His rivals will not like the sound of it but U.S. PGA champion Vijay Singh is confident his best is yet to come.

The tall Fijian produced one of the greatest seasons in golfing history with nine victories on the 2004 PGA Tour and believes he is producing even better form this year.

On Sunday, the former world number one clinched his second title of 2005 with a playoff win over John Daly at the Houston Open in Texas and immediately set his sights on further reward.

"I think I'm playing better this year than I've done in the past," the 42-year-old Singh told reporters after retaining his Houston crown.

"Last year I had great results obviously, but to me I feel this year I'm more together.

"My whole game is more together. If I just start making a few more putts, I'll probably win a lot more events."

Singh, who also triumphed at the Sony Open in Hawaii in January, has twice let victory slip through his fingers on the PGA Tour this season.

He lost in a playoff to Irishman Padraig Harrington at the Honda Classic in March and, the following week, found water on the final hole at the Bay Hill Invitational to hand the title to American Kenny Perry.

In Houston, he missed a six-foot birdie putt at the last to let Daly back into the tournament but the American's victory hopes were dashed when he found water off the tee at the first extra hole.

Singh, holding his nerve, produced error-free golf and secured his 26th PGA Tour title by tapping in an 18-inch putt.

"John made it easy for me, I guess," said the Fijian who is known for his work ethic. "After I missed the putt on 18 (in regulation play), I said: 'Well, here we go again.

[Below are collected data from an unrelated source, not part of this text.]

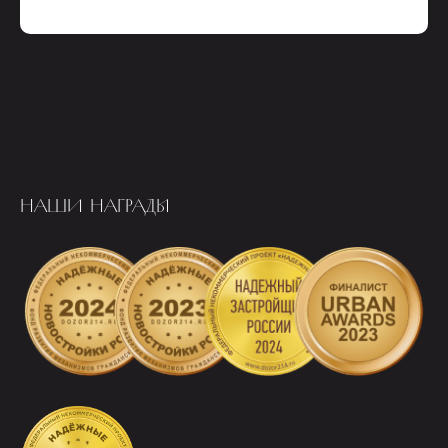
НАШИ НАГРАДЫ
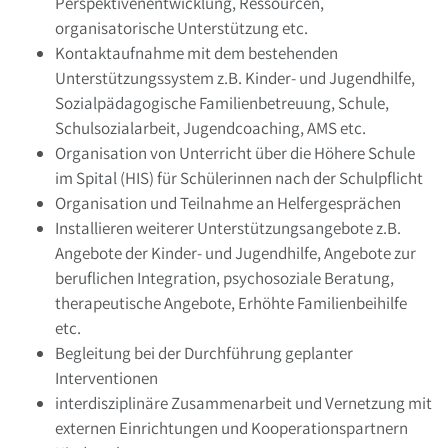
Perspektivenentwicklung, Ressourcen,
organisatorische Unterstützung etc.
Kontaktaufnahme mit dem bestehenden
Unterstützungssystem z.B. Kinder- und Jugendhilfe,
Sozialpädagogische Familienbetreuung, Schule,
Schulsozialarbeit, Jugendcoaching, AMS etc.
Organisation von Unterricht über die Höhere Schule
im Spital (HIS) für Schülerinnen nach der Schulpflicht
Organisation und Teilnahme an Helfergesprächen
Installieren weiterer Unterstützungsangebote z.B.
Angebote der Kinder- und Jugendhilfe, Angebote zur
beruflichen Integration, psychosoziale Beratung,
therapeutische Angebote, Erhöhte Familienbeihilfe
etc.
Begleitung bei der Durchführung geplanter
Interventionen
interdisziplinäre Zusammenarbeit und Vernetzung mit
externen Einrichtungen und Kooperationspartnern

Maybe it's just not going to be me again.'

"It does play in your mind. I had a chance at the Honda and at Bay Hill and the first thing that crossed my mind was: 'Oh, man, not again'. But I guess that I'm lucky."

Lucky or not, last week was memorable for Singh in more ways than one.

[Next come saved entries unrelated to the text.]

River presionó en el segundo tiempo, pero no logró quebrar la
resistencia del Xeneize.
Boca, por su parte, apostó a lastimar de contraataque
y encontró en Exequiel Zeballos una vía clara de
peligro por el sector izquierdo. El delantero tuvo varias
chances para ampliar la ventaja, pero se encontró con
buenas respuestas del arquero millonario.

On the eve of the tournament he was voted on to the World Golf Hall of Fame and, with victory, he moved into second place in the all-time standings for foreign-born PGA Tour winners.

"Everything is riding so high right now, it's just part of the whole journey," said the three-times major champion, who has won 16 times on the PGA Tour over the last two-and-a-half years.

"It's an amazing feat to be called a Hall of Famer, but that's not my focus right now. It has not sunk in.

"I don't know when it's going to really hit me, but I think it's something just fine right now," added Singh, who piled up record earnings of $10,905,166 in the U.S. last season.

His 26th career PGA Tour title moved him past Scotland-born Tommy Armour (25) and behind only England-born Harry Cooper (31) as winners born outside the U.S. Nine-times major winner Gary Player of South Africa is fourth in the list on 24.

Singh, however, admitted he had no idea about this achievement.

The Fijian will be bidding for a second consecutive title defence at this week's New Orleans Classic. Based on his current form and confidence, few would bet against him succeeding.